Other benefits of the learnership training include:

  • National recognition. Learnership creates an avenue for further learning and because it’s registered on the NQF, it’s also recognized nation-wide.

4 Advantages of Learnership to Learners

  • Learners will still earn an income while undergoing learnership. This will not only motivate them but also enhance their career prospects.
  • Learners are given the opportunity for further learning and to obtain a national-recognized qualification that can be used across organizations.
  • Learnership creates an avenue for personal development and self-esteem improvement. This is especially true when a learner obtains a good qualification.
  • Learners don’t have to acquire formal education from a tertiary institution before participating in learnership.

4 Disadvantages of Learnership

Despite the interesting advantages of learnerships, they also have their disadvantages. Some of the disadvantages of learnerships include:

  • Learners are seen more as an assistant. Since learners are not yet skilled but only receiving on-the-job training, they are treated more like assistants than prospective employees. This may be considered as inequality.
  • Learners earn low salaries. Although learners earn an income during the learnership, this is a mere incentive and not a competitive payment that attracts talented individuals. Sometimes, learners may find themselves in a bad financial situation.
  • Learners get labeled. As long as they are undergoing the learnership program, they are given the title “learners.” This action may be patronizing and makes learners forfeit the necessary respect.
  • Learners may be made to do grunt works. Hence, they are made to perform menial or mindless tasks.

 

Learnership Obligations

Here are some learnership obligations required of both employers and learners:

An employer:

  • Must be registered and accredited as a workplace training provider with the appropriate Sector Education and Training Authority (SETA) in charge of the learnership.
  • Must select and recruit learners for the learnership program.
  • Must provide all the necessary skills, training, mentorship, supervision, and work experience needed by the learners for the particular learnership program.
  • Must allow the learner to attend appropriate and useful training.
  • Must ensure that the learner is easily assessable by any registered learnership evaluator.

A learner:

  • Must register with an organization/training provider for the learnership program.
  • Must be ready, willing, and available to participate in all the learning processes, learning sessions, and real-life work exposures (theoretical or practical) required by the learnership program.
  • Must participate in all induction programs
  • Must work diligently for the employer/organization as part of the learning process
  • Must comply with all the policies and procedures set up by the employer/organization/training provider.
  • Complete any assessment tool – logbooks, timesheets, etc. – provided by the employer/training provider.

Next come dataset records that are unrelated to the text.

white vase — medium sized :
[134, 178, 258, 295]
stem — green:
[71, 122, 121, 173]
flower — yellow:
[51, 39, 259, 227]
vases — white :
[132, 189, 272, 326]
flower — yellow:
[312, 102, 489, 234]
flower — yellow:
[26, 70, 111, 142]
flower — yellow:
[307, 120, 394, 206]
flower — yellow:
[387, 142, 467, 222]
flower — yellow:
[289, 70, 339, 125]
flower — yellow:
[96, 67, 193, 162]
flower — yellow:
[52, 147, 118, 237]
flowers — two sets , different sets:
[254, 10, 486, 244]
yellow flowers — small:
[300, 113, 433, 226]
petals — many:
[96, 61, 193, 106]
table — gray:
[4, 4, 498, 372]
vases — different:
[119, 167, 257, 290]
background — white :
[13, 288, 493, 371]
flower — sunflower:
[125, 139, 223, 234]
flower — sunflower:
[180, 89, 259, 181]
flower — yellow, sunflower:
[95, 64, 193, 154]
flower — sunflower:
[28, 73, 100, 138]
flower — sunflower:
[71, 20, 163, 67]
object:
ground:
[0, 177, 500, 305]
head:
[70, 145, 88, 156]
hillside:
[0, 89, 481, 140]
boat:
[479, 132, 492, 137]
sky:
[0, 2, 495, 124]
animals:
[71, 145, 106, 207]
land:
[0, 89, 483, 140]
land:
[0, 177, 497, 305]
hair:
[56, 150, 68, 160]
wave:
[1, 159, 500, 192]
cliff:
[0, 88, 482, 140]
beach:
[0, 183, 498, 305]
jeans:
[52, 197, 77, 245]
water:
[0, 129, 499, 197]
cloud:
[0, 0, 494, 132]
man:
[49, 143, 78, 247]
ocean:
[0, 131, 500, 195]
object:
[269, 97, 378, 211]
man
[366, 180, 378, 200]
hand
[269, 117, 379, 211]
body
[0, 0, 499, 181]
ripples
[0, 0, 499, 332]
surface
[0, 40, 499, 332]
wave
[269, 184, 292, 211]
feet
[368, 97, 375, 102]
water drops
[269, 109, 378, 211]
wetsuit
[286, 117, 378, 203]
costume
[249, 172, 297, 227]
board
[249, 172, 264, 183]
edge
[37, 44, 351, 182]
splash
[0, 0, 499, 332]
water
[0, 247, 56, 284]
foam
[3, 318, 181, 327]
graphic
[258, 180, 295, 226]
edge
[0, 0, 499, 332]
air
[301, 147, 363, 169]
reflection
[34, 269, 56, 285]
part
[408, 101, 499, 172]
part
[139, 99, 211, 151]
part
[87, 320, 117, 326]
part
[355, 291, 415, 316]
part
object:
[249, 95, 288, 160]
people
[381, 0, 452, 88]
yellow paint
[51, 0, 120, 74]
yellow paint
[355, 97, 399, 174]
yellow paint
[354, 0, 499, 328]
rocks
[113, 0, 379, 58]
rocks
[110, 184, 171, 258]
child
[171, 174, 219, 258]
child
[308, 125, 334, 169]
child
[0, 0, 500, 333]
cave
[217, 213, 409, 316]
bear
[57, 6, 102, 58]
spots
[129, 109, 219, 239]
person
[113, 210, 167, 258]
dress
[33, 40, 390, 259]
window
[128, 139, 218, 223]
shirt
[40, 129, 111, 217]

Also, learners are required to sign two legal documents: the Learnership Agreement and the Employment Contract.

The learnership agreement is a document that contains the rights and responsibilities of the learner, the employer, and the training provider and must be signed by these three parties.

The employment contract is an agreement between the employer and the learner and must be signed with the employer. The employment contract is valid only for the timeframe of the learnership program.

While undergoing the learnership program, learners are required to complete learnership test questions, tasks, assignments, practical tests, and projects. All these tests, tasks, and projects will be formally evaluated both in the workplace and classroom.

How Much Does the Learnership Program Cost?

The following costs may be incurred during the learnership program where applicable:

  • Tuition costs
  • Professional registration fees
  • Learner allowances
  • Assessment costs

However, note that the program is generally funded by the relevant SETA. More so, the cost of a learnership program varies according to MERSETAs and also depends on the type of qualification to be acquired and levels of qualifications in view. Therefore, it is very important to always contact the relevant SETA for more and latest information.